Leave out the pictures and reproduce all of the data exactly.

--- Source records Enclosed Below ---

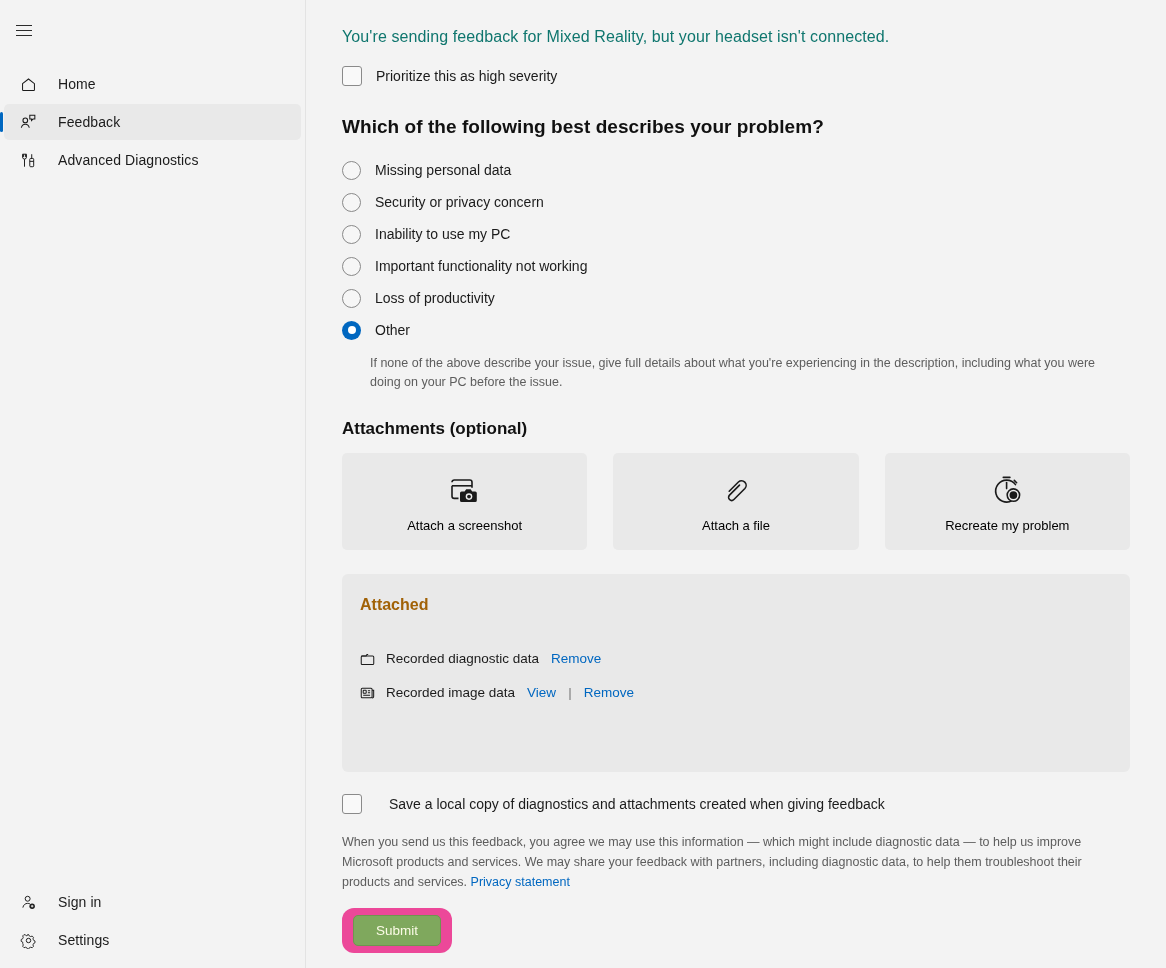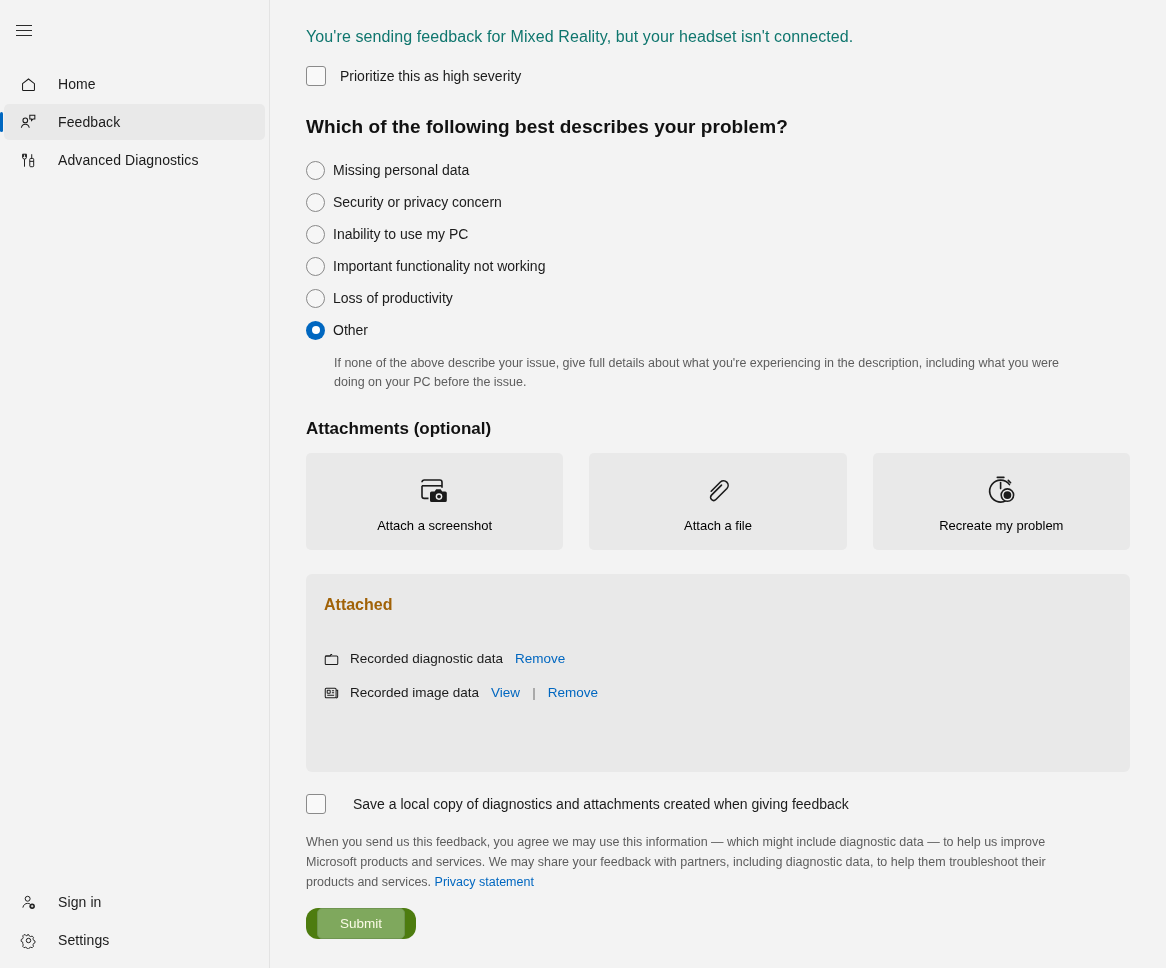--- a/index.html
+++ b/index.html
@@ -14,7 +14,7 @@
 
   
   .sidebar {
-    width: 270px; height: 968px;
+    width: 306px; height: 968px;
     background: #f3f3f3;
     border-right: 1px solid #e3e3e3;
     display: flex; flex-direction: column;

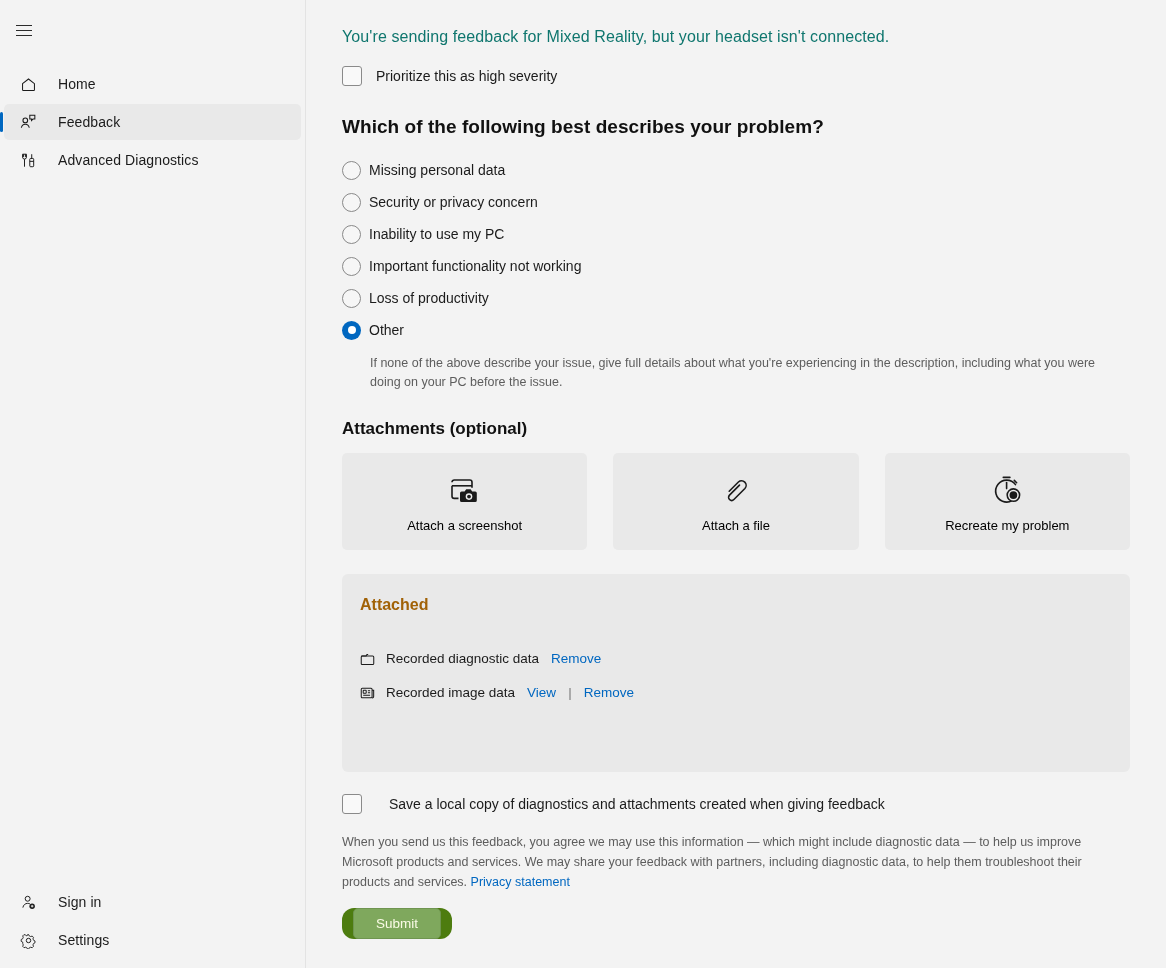--- a/index.html
+++ b/index.html
@@ -92,7 +92,7 @@
   .radio.checked::after {
     content: ""; width: 8px; height: 8px; border-radius: 50%; background: #fff;
   }
-  .radio-label { margin-left: 8px; font-size: 14px; color: #1b1b1b; }
+  .radio-label { margin-left: 14px; font-size: 14px; color: #1b1b1b; }
   .radio-help {
     margin: 8px 0 0 28px; font-size: 12.5px; color: #5d5d5d;
     line-height: 1.55; max-width: 740px;

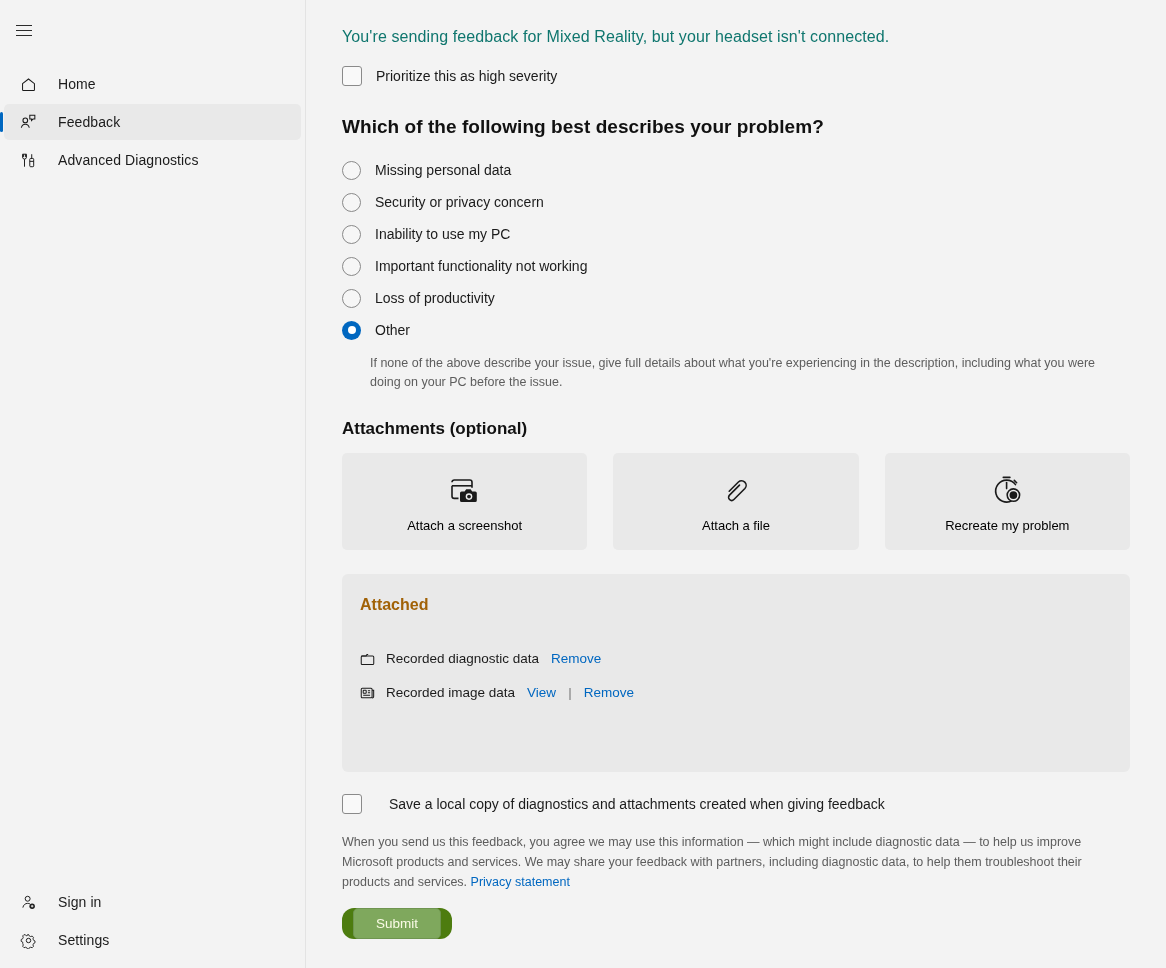--- a/index.html
+++ b/index.html
@@ -134,8 +134,8 @@
   .submit-wrap {
     margin-top: 16px;
     display: inline-block;
-    padding: 0 11px;
-    background: #4d7c0f;
+    padding: 7px 11px;
+    background: #ec4899;
     border-radius: 12px;
   }
   .submit-btn {

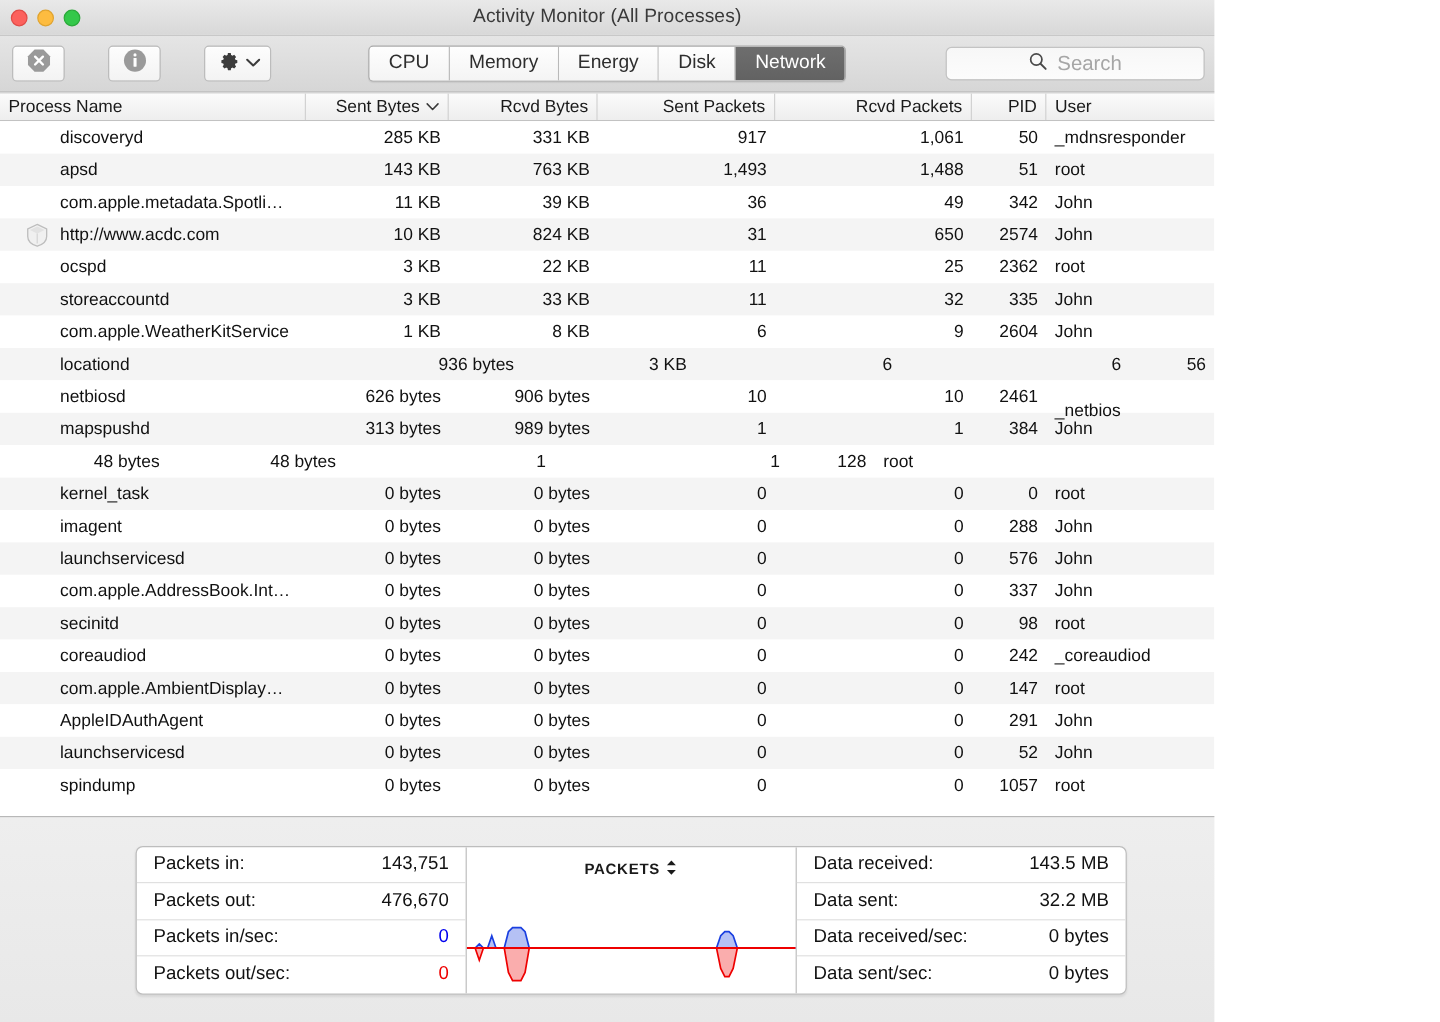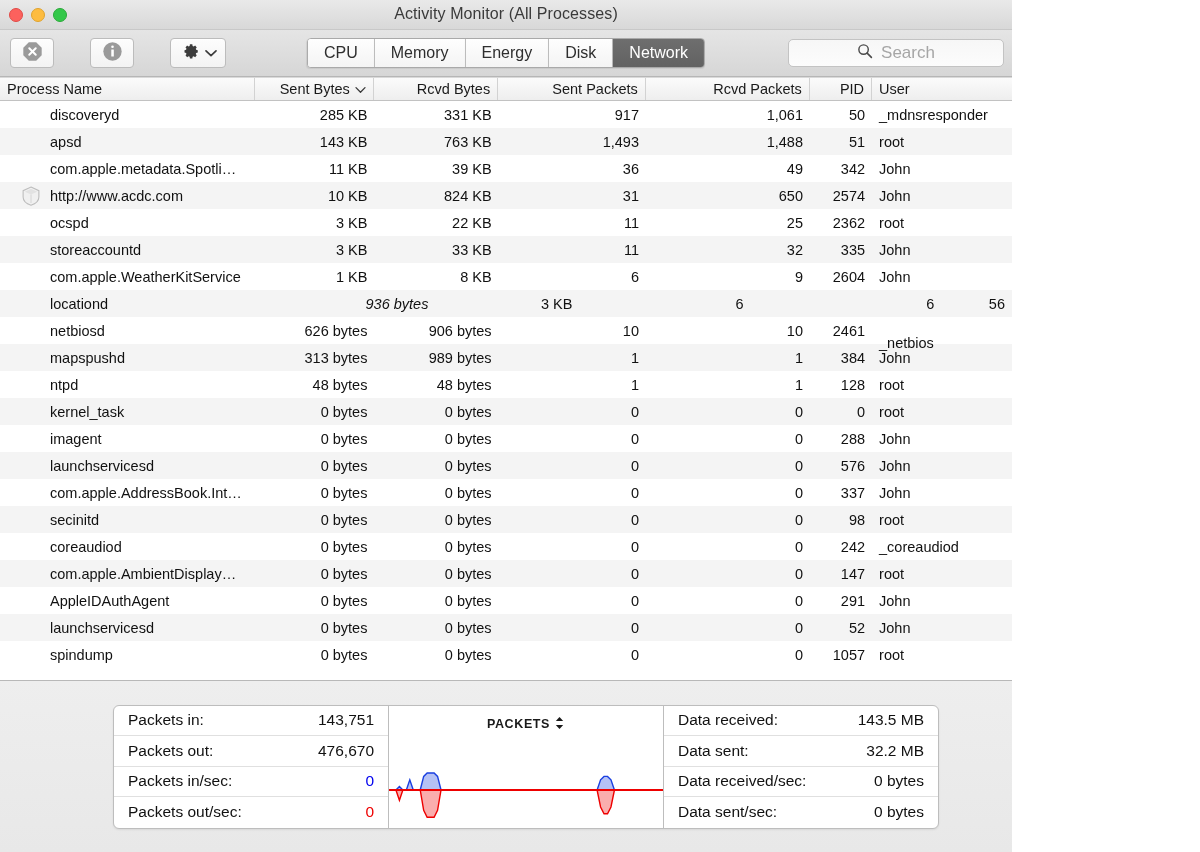--- a/index.html
+++ b/index.html
@@ -475,7 +475,7 @@
           <div class="badge-slot"></div>
           <span class="proc-label">locationd</span>
         </div>
-        <div class="cell right" style="width: 140px; font-style: italic;">936 bytes</div>
+        <div class="cell right" style="width: 140px;">936 bytes</div>
         <div class="cell right" style="width: 147px;">3 KB</div>
         <div class="cell right" style="width: 175px;">6</div>
         <div class="cell right" style="width: 195px;">6</div>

--- End of Enclosed Source records ---

* Exercise answer
--- a/index.html
+++ b/index.html
@@ -14,7 +14,7 @@
 
   
   .sidebar {
-    width: 270px; height: 968px;
+    width: 306px; height: 968px;
     background: #f3f3f3;
     border-right: 1px solid #e3e3e3;
     display: flex; flex-direction: column;

--- a/index.html
+++ b/index.html
@@ -92,7 +92,7 @@
   .radio.checked::after {
     content: ""; width: 8px; height: 8px; border-radius: 50%; background: #fff;
   }
-  .radio-label { margin-left: 8px; font-size: 14px; color: #1b1b1b; }
+  .radio-label { margin-left: 14px; font-size: 14px; color: #1b1b1b; }
   .radio-help {
     margin: 8px 0 0 28px; font-size: 12.5px; color: #5d5d5d;
     line-height: 1.55; max-width: 740px;

--- a/index.html
+++ b/index.html
@@ -134,8 +134,8 @@
   .submit-wrap {
     margin-top: 16px;
     display: inline-block;
-    padding: 0 11px;
-    background: #4d7c0f;
+    padding: 7px 11px;
+    background: #ec4899;
     border-radius: 12px;
   }
   .submit-btn {

--- a/index.html
+++ b/index.html
@@ -475,7 +475,7 @@
           <div class="badge-slot"></div>
           <span class="proc-label">locationd</span>
         </div>
-        <div class="cell right" style="width: 140px; font-style: italic;">936 bytes</div>
+        <div class="cell right" style="width: 140px;">936 bytes</div>
         <div class="cell right" style="width: 147px;">3 KB</div>
         <div class="cell right" style="width: 175px;">6</div>
         <div class="cell right" style="width: 195px;">6</div>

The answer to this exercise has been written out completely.